Two quantities are in a proportional relationship if they always maintain the same ratio (constant of proportionality). In a table, every y/x value is the same. On a graph, proportional relationships are straight lines through the origin. As an equation, they take the form y = kx, where k is the constant of proportionality (the unit rate). Proportional relationships are the simplest type of linear relationship and are the foundation for understanding slope, direct variation, and linear functions in algebra.
Use tables, graphs, and equations together — show the same proportional relationship in all three representations. Compare proportional to non-proportional relationships (the graph does not pass through the origin, or the ratios are not constant). Have students identify the constant of proportionality from each representation. Use real-world contexts: distance vs. time at constant speed, cost vs. quantity at a fixed price.
You already know how to write and solve proportions like 3/4 = x/12. A proportional relationship is just what happens when that same ratio holds *for every pair of values* between two quantities — not just for one equation you set up, but consistently, no matter what values you pick.
The simplest way to see this is in a table. Suppose you earn $12 per hour. After 1 hour you have $12, after 2 hours $24, after 3 hours $36. Every time you divide earnings by hours you get 12. That fixed ratio — 12 dollars per hour — is the constant of proportionality, written k. The equation relating the two quantities is always y = kx.
On a coordinate plane, every proportional relationship graphs as a straight line through the origin.
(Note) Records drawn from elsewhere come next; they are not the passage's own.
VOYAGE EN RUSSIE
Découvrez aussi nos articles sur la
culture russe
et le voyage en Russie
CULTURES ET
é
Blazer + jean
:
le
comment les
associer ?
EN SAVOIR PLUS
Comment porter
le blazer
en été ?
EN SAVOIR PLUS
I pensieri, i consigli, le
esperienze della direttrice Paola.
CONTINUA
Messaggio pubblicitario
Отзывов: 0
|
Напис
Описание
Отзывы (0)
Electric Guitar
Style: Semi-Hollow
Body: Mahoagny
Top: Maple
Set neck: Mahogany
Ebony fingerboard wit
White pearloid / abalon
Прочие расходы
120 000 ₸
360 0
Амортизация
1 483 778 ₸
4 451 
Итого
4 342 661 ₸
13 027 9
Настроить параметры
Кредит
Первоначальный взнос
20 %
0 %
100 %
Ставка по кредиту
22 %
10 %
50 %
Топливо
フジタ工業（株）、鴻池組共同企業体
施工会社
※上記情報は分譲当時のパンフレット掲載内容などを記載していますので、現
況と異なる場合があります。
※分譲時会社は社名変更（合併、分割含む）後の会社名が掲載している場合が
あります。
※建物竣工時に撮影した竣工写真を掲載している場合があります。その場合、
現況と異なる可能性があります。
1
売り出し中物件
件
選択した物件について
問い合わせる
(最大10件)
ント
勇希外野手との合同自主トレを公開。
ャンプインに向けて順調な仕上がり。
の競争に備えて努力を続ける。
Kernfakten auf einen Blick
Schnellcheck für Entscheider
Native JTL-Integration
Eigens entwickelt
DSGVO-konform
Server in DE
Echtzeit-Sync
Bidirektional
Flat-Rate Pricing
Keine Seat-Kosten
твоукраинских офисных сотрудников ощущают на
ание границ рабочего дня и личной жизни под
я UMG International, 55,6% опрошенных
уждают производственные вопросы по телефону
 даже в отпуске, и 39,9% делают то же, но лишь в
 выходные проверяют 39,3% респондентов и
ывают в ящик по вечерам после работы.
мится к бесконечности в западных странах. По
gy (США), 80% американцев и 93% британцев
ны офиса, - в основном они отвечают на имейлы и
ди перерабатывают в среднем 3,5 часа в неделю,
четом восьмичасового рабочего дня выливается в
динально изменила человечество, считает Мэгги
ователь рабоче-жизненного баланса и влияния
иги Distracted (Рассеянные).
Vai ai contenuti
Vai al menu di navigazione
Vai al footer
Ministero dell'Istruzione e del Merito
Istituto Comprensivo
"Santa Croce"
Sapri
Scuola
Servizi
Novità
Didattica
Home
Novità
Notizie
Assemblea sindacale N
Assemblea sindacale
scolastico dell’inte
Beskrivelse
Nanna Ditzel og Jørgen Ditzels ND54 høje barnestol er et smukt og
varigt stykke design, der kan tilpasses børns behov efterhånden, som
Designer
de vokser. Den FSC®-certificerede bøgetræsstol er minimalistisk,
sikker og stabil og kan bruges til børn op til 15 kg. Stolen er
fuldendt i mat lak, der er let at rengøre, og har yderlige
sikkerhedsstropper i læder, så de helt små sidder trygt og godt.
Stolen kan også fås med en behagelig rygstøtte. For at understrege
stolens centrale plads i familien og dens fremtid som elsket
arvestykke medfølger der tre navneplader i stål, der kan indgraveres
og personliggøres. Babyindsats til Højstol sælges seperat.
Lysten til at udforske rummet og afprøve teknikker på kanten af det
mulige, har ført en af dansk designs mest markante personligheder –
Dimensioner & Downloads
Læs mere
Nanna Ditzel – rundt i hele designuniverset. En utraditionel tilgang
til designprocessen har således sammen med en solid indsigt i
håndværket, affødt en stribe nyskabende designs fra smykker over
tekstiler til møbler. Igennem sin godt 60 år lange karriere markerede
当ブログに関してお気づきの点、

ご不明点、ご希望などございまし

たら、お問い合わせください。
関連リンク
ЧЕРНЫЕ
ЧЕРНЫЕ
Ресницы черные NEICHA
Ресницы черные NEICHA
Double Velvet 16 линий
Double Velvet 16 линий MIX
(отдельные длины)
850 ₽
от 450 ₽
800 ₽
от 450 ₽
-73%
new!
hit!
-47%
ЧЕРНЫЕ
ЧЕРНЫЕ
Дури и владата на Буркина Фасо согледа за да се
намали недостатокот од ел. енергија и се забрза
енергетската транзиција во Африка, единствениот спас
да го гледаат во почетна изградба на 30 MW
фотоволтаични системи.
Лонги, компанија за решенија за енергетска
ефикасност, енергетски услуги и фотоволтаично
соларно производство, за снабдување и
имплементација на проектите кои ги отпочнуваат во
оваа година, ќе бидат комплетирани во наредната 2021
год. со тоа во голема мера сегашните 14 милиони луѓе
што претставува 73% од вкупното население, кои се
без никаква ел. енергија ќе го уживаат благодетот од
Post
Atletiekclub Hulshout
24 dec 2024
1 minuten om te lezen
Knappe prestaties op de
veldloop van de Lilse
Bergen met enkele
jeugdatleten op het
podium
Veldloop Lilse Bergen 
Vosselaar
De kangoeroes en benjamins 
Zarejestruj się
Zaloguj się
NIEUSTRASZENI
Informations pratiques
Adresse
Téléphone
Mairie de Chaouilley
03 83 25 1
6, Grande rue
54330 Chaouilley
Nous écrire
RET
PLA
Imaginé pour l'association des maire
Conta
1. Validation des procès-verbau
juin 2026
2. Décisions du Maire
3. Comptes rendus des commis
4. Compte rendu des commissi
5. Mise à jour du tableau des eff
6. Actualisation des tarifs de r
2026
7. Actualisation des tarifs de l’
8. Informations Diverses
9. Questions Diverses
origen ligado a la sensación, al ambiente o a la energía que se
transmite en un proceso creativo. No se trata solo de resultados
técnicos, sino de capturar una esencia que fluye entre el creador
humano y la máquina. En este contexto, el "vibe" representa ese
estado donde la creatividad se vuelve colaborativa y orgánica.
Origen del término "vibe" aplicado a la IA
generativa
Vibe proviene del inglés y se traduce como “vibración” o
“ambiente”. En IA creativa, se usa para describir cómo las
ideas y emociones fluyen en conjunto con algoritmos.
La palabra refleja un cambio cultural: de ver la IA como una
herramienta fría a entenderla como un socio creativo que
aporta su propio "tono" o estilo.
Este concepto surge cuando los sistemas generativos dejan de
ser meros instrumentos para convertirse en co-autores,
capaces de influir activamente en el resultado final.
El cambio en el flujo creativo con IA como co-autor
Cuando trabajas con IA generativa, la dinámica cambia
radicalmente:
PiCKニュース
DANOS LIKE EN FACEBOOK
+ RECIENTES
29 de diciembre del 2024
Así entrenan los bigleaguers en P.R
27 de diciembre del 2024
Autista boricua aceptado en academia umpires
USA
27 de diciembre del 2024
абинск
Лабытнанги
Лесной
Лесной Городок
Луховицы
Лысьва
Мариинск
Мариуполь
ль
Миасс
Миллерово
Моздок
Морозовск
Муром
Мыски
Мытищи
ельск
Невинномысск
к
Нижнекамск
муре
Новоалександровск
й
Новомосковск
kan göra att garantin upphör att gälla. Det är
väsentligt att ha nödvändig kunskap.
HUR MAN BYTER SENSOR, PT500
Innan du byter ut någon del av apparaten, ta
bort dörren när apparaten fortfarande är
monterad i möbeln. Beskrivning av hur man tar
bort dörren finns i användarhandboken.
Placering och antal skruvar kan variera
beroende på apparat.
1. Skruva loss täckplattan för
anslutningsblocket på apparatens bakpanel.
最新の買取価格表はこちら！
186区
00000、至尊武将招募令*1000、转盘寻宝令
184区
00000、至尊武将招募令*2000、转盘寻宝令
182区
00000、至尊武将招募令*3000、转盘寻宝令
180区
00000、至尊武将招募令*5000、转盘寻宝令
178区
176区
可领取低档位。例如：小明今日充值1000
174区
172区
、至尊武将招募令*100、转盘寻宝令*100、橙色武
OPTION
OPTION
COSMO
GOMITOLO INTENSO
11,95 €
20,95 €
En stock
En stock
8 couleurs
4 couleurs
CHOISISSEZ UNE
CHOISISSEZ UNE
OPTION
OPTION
This is the key distinguishing feature. A line like y = 3x + 2 is straight, but it crosses the y-axis at 2 — which would mean you earned $2 before working any hours. That starting value breaks the proportional structure. If the line doesn't pass through (0, 0), the relationship is linear but *not* proportional.
The constant of proportionality k is the same number you learned to call the unit rate: miles per gallon, cost per item, meters per second. When you read k from a table, divide any y by its x. When you read it from a graph, pick any point and compute y ÷ x. When you read it from an equation y = kx, k is the coefficient in front of x. All three representations are encoding the same ratio.
This concept is the direct predecessor of slope in algebra. When you reach linear equations, you will discover that slope is k generalized — the rate of change of y with respect to x. Proportional relationships are the special case where that rate of change is constant and there is no starting offset. Building a solid feel for "same ratio everywhere" now will make slope feel intuitive rather than abstract.